Ver online : A Nervura do Real II: Imanência e Liberdade em Espinosa


[1"Omnes fere tempus edax ex hominum memória abolevit" (O tempo voraz que devora todas as coisas tudo abole da memória dos homens), Espinosa, Tratactus theologico-politicus, Gebhardt, iii, p. 106.

[2"Tempus edax rerum, tüque/ invidiosa vetustas/ Omnia destruitis vitiaque dentibus aevi/ Paulatim lenta consumitis omnia mortis" (Ó tempo voraz, e tu,/ invejosa velhice,/ tudo destruís, e tudo o que foi corroído pelos dentes dos anos/ paulatina e lentamente consumis pela morte), Ovídio, Metamorphosis, xv, 234.

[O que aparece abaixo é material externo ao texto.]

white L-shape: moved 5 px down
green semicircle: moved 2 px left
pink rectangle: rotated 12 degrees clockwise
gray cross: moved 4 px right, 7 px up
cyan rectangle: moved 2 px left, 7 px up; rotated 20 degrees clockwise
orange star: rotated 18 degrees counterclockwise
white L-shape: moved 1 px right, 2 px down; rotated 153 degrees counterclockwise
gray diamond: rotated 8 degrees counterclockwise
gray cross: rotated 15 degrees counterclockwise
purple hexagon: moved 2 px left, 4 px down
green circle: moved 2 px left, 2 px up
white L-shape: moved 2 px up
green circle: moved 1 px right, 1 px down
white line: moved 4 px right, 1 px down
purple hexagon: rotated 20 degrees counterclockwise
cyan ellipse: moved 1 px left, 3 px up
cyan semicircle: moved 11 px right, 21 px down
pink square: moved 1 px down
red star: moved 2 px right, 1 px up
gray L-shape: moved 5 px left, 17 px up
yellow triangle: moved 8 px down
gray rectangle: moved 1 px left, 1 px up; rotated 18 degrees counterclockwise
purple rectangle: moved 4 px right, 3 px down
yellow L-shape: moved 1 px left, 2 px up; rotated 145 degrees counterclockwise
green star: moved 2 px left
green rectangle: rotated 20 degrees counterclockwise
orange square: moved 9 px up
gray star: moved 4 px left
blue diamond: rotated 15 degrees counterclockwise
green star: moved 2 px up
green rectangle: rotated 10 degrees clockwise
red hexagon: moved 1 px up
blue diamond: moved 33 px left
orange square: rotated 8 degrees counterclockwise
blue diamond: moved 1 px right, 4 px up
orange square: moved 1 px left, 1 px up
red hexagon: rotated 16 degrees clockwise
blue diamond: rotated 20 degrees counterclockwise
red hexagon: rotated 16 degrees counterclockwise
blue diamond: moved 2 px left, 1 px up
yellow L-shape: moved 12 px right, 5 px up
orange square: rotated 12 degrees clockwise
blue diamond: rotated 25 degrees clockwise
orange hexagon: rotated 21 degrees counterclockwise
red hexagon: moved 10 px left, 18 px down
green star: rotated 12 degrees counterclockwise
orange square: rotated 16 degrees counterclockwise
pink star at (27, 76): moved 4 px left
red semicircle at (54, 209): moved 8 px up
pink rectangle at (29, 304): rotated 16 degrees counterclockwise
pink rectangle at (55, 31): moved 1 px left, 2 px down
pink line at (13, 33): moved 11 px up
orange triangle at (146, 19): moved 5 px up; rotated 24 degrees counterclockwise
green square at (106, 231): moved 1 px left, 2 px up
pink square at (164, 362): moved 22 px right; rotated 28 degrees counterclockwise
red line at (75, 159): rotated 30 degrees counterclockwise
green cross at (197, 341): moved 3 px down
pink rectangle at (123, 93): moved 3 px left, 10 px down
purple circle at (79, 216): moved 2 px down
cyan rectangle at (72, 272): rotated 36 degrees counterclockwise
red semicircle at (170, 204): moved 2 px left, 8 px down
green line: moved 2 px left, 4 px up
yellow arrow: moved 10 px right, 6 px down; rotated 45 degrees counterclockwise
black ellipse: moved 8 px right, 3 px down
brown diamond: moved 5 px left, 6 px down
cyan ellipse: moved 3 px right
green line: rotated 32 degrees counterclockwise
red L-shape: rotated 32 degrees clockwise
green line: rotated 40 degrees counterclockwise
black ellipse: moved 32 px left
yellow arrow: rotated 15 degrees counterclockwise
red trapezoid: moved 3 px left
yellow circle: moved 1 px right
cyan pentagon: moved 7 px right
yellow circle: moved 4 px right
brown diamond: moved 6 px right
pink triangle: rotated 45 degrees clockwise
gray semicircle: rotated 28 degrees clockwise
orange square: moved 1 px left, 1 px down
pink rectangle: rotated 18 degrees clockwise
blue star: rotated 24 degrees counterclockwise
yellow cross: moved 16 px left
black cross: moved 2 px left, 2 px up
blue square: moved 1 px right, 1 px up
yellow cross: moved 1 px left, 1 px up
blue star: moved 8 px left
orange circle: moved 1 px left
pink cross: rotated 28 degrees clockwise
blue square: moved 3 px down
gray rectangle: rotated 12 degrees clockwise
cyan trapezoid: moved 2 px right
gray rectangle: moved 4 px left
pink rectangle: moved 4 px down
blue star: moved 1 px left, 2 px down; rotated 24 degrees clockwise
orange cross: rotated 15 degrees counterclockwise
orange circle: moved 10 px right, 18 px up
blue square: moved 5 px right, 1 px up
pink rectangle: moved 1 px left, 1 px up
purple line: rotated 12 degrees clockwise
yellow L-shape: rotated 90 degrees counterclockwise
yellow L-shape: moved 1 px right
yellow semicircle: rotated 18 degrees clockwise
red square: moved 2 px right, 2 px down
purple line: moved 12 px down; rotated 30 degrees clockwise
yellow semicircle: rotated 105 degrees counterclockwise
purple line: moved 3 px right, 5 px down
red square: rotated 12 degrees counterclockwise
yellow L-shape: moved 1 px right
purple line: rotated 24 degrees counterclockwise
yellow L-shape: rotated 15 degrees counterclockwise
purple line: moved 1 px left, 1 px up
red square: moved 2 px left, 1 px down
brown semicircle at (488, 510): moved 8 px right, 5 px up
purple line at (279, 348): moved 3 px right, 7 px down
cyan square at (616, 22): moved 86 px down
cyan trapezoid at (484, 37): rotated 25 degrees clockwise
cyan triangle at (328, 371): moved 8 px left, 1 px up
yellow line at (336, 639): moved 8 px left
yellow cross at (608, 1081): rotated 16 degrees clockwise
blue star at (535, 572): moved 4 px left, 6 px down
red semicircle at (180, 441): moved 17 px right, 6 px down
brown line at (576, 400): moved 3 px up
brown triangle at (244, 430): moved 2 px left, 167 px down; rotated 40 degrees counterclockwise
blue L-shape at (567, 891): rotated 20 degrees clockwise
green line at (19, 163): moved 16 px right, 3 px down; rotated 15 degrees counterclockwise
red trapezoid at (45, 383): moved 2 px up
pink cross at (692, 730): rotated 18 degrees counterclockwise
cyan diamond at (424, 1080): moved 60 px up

[3Os leitores observarão que, no correr deste livro, empregamos três termos para nos referirmos ao pensamento de Espinosa: espinosismo, espinosista, espinosano/espinosana. Espinosismo e espinosista são empregados para significar: 1) as críticas e as imagens pejorativas relativas à obra de Espinosa; 2) as referências, também pejorativas, que autores fazem a outros para indicar sua suposta filiação ao pensamento de Espinosa, seja do ponto de vista teórico, seja do prático; 3) a caracterização da obra de Espinosa como doutrina. Espinosano/espinosana são empregados para indicar o que consideramos expressão do próprio pensamento do filósofo, suas ideias e seu discurso.